Carmel has exhibited her work nationally at The Drawing Center, NY; the Wexner Center for the Arts, Columbus; and the Weston Art Gallery, Cincinnati. She has shown internationally at venues including the Economist Building, London, and the Center For Recent Drawing, London, England. She has been the recipient of a New York Foundation for the Arts Sculpture Award and an Ohio Arts Council Individual Artist Award.
Naomi Beckwith
Naomi Beckwith (born 1976) has been a curator at the Museum of Contemporary Art, Chicago since 2011. Prior to MCA, Beckwith was an associate curator at The Studio Museum in Harlem. Preceding her tenure at the Studio Museum, Beckwith was the Whitney Lauder Curatorial Fellow at the Institute of Contemporary Art, Philadelphia, where she worked on numerous exhibitions including Locally Localized Gravity (2007), an exhibition and program of events presented by more than 100 artists whose practices are social, participatory, and communal. Beckwith has also been the BAMart project coordinator at the Brooklyn Academy of Music and a guest blogger for Art:21. She has curated and co-curated exhibitions at New York alternative spaces Recess Activities, Cuchifritos, and Artists Space.
May Sun
May Sun (born 1954) is a Los Angeles-based artist who works in sculpture, mixed media, photography and installation. Her work has been exhibited nationally and internationally.
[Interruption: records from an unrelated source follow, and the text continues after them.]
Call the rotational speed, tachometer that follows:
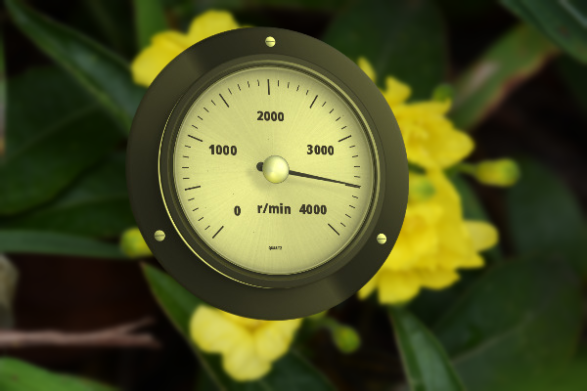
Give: 3500 rpm
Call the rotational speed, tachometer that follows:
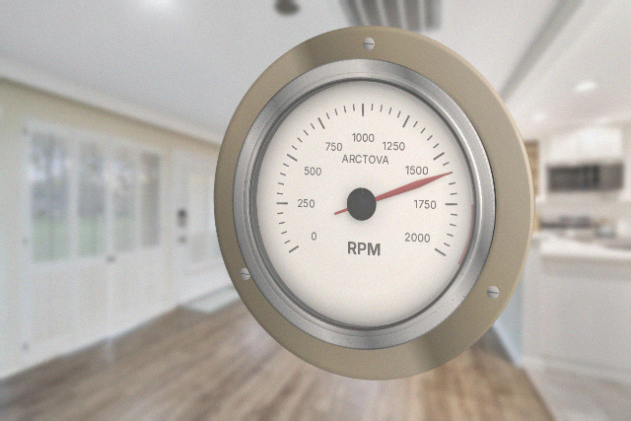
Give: 1600 rpm
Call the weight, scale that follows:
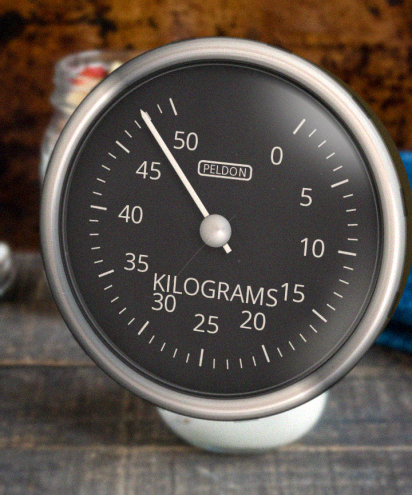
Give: 48 kg
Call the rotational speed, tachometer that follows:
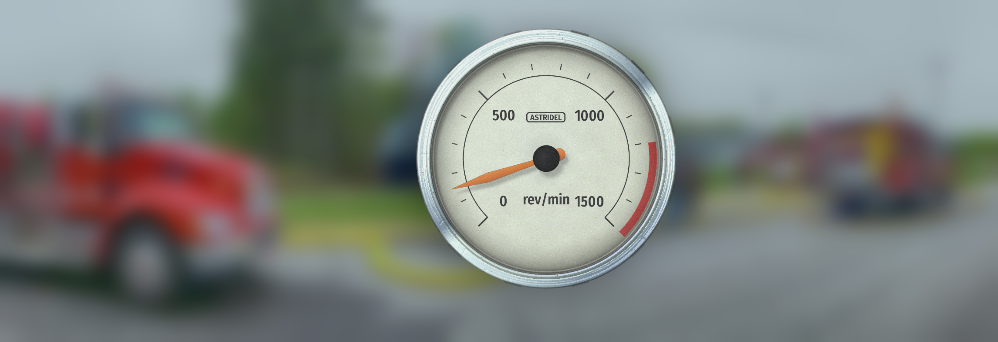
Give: 150 rpm
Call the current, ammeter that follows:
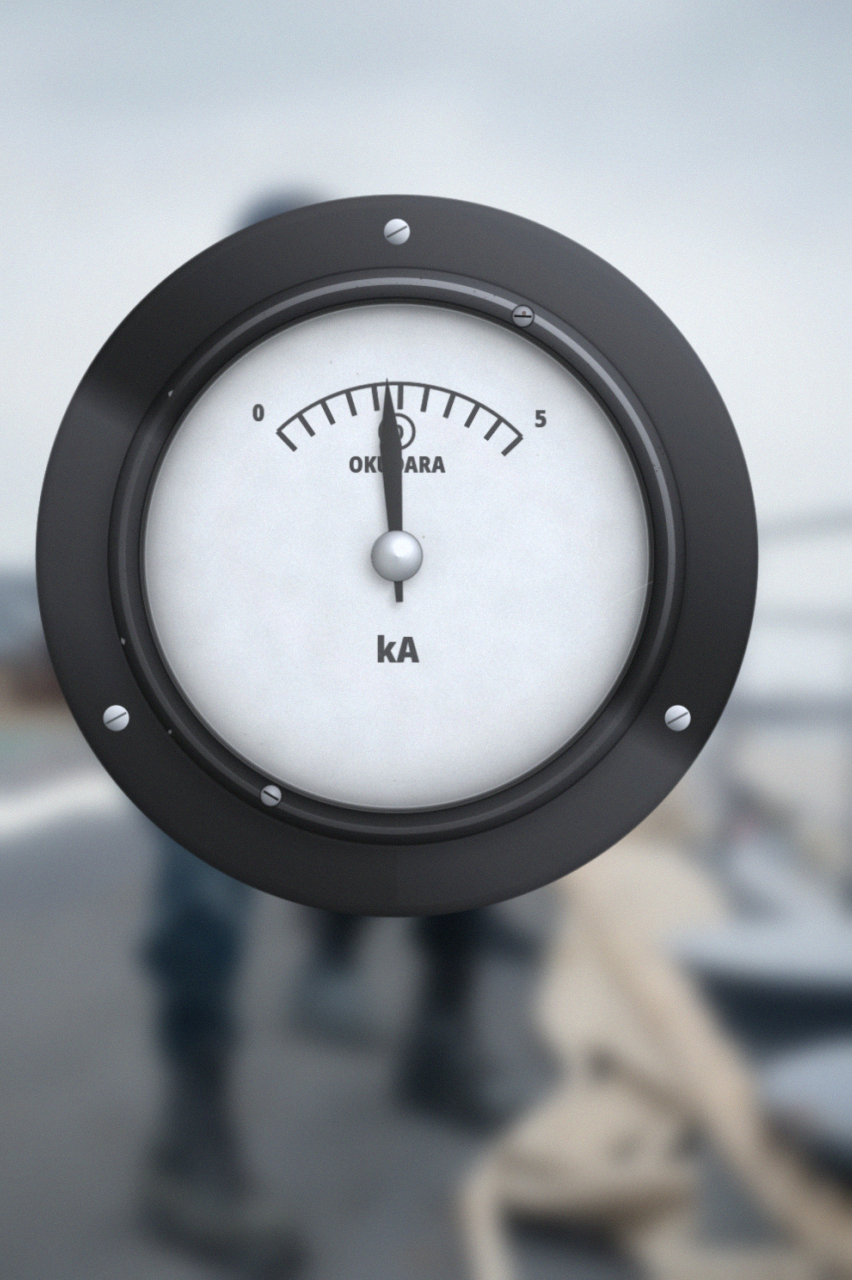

She was born in Shanghai, China, moved to Hong Kong at the age of two with her family and immigrated to the United States in 1971 to attend the University of San Diego. May Sun often refers to aspects of her Chinese heritage in her work, which consistently crosses cultural and political boundaries as well as the boundaries traditionally separating art forms and disciplines.
Clifford Owens
Clifford Owens (Baltimore, MD, 1971, lives in New York) has exhibited internationally. His solo shows include Home, Manchester, England (2014), the Contemporary Arts Museum Houston (2011). His group exhibitions include "Radical Presence: Black Performance in Contemporary Art" at the Contemporary Arts Museum Houston (2012), "Greater New York 2005" at MoMA PS1 (2005), "Freestyle" at The Studio Museum in Harlem (2001), and the traveling exhibition "Performance Now" (201314). This fall, his new performance-based project, "A Forum for Performance Art," will premiere at the Brooklyn Academy of Music. Clifford has received numerous grants and fellowships including the William H. Johnson Prize, Art Matters Grant, a Louis Tiffany Comfort Award, New York Foundation for the Arts Fellowship, and the New York Community Trust.